What this task involves ▸ Across the entries below, how many lines have the string "left" in them? Reply with only the number.

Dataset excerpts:
- Opening Delimiter -
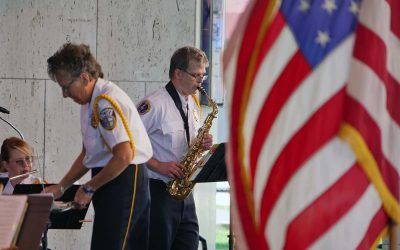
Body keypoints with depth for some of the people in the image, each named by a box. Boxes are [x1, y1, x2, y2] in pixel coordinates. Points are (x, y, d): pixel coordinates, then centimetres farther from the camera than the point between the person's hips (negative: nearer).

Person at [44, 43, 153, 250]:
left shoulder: (106, 102, -17)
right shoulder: (90, 102, 14)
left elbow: (123, 156, -24)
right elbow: (87, 154, 23)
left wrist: (89, 188, -15)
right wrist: (60, 188, 16)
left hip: (124, 181, -10)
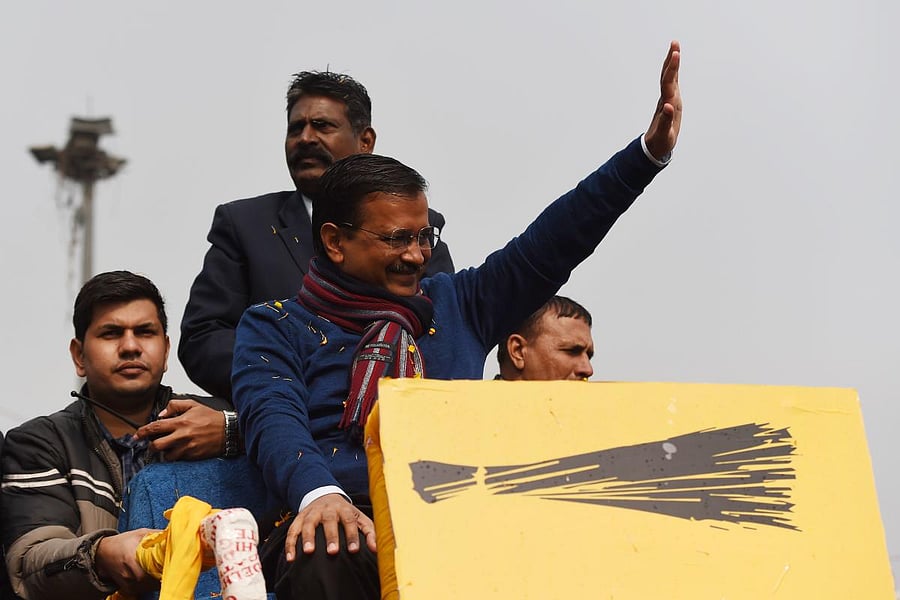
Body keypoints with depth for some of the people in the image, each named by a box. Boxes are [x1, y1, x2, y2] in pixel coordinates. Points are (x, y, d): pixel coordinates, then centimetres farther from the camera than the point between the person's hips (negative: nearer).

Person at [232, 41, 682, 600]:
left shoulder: (457, 303, 22)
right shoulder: (275, 326, 11)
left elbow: (556, 239, 17)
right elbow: (275, 422, -6)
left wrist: (650, 151, 7)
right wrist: (320, 493, -29)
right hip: (343, 521, -3)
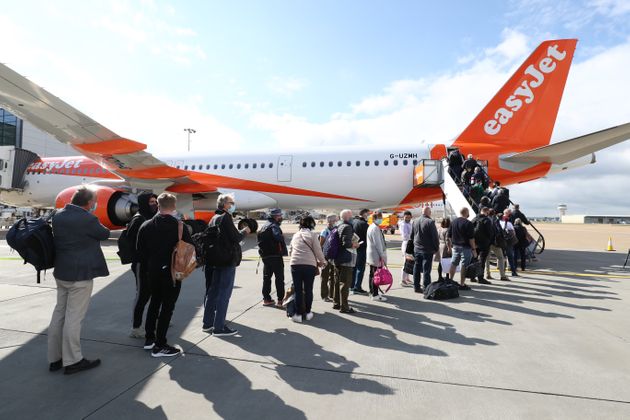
- Closing Delimiter -
Reply ▸ 7